It produces the largest visible gas cloud in the solar system

Jul 23, 2007 09:46 GMT  ·  By

Io is one of the 63 confirmed satellites of the gas giant Jupiter and the fourth largest moon in the Solar System. Although it is just 100 km larger in radius than Earth's Moon, astronomers found it to be the most active place for volcanic activity ever detected in the Universe.

With over 400 active volcanic sites on its surface, Io spews impressive amounts of volcanic gases, thus producing the largest visible gas cloud in the solar system.

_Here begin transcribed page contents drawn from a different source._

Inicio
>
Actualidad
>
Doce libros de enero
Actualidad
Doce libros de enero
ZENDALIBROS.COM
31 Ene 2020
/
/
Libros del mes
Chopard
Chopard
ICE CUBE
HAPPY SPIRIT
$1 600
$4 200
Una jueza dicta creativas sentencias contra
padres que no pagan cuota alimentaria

This extreme geologic activity is the result of tidal heating, with friction generated within Io's interior by Jupiter's varying pull on Io.

"Of the various gases that come from Io's volcanoes, sodium atoms can be detected using ground-based telescopes because the light they emit is in the visible part of the spectrum - the same familiar orange glow from sodium street lights that are in most American cities," said lead researcher Michael Mendillo, professor of electrical and computer engineering and astronomy at Boston University. "Therefore, sodium atoms become a tracer of other elements that might be more abundant, but less easy to see."

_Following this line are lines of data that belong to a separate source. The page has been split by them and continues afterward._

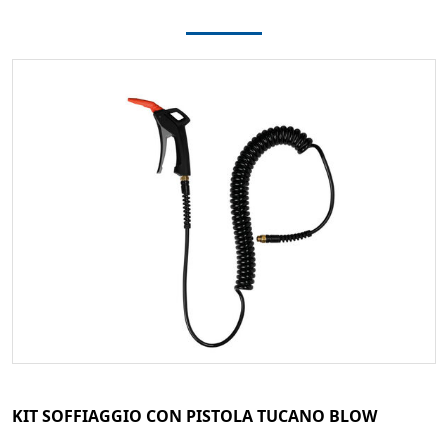
KIT SOFFIAGGIO CON PISTOLA TUCANO BLOW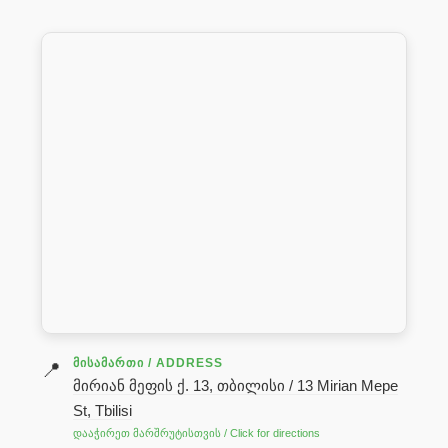
ᲛᲘᲡᲐᲛᲐᲠᲗᲘ / ADDRESS
📍
მირიან მეფის ქ. 13, თბილისი / 13 Mirian Mepe
St, Tbilisi
დააჭირეთ მარშრუტისთვის / Click for directions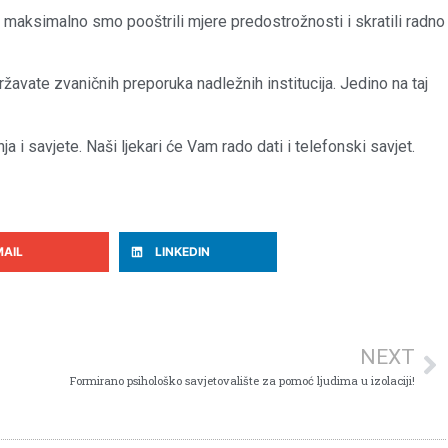
 maksimalno smo pooštrili mjere predostrožnosti i skratili radno
avate zvaničnih preporuka nadležnih institucija. Jedino na taj
a i savjete. Naši ljekari će Vam rado dati i telefonski savjet.
MAIL
LINKEDIN
NEXT
Formirano psihološko savjetovalište za pomoć ljudima u izolaciji!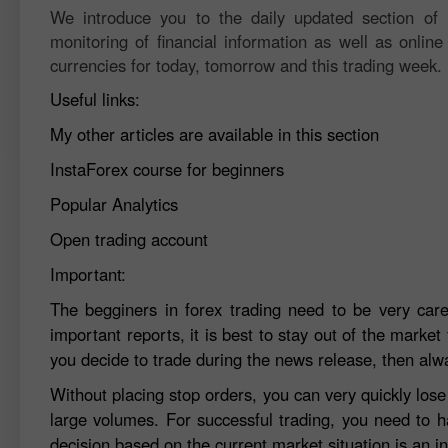
We introduce you to the daily updated section of F
monitoring of financial information as well as online
currencies for today, tomorrow and this trading week.
Useful links:
My other articles are available in this section
InstaForex course for beginners
Popular Analytics
Open trading account
Important:
The begginers in forex trading need to be very car
important reports, it is best to stay out of the market 
you decide to trade during the news release, then alw
Without placing stop orders, you can very quickly los
large volumes. For successful trading, you need to h
decision based on the current market situation is an in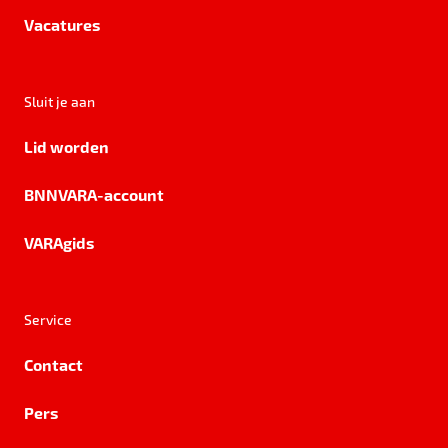
Vacatures
Sluit je aan
Lid worden
BNNVARA-account
VARAgids
Service
Contact
Pers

Several of Io's volcanoes produce volcanic plumes of sulfur and sodium that climb as high as 500 km (310 mi). Scientists at Boston University discovered back in 1990 an extremely large cloud of sodium (Na) atoms that spanned impressive distances to either side of Jupiter.

"If this faint structure could be seen by the naked eye, it would be over ten times the size of the full Moon, and thus the largest permanently visible object in our solar system," Mendillo explained. "Computer models suggested the types of escape processes needed to feed this giant nebula, but actual pictures of those sources eluded observers for many years."

Only this month, a new set of images showed two distinct sources of sodium atoms escaping from the satellite's surface. One of them has been discovered to be a symmetrical cloud that produces gas through collisions of the streaming ions and electrons in Jupiter's so-called plasma torus that for the first time gave astronomers a chance to observe the extent of the sputtering and stream sources.

"Since the giant sodium nebula that they create varies over periods of months to years, the source of the variability is probably not the symmetrical sputtering cloud, but the streaming-wake source that waxes and wanes with volcanic activity on Io," explained Jody Wilson, CSP senior research associate and a study co-author.

"These images provide specific spatial scales and relative strengths of these sources that now can be put into computer models that attempt to simulate how all types of gases escape from Io to populate the vast regions of space surrounding Jupiter," concluded Mendillo.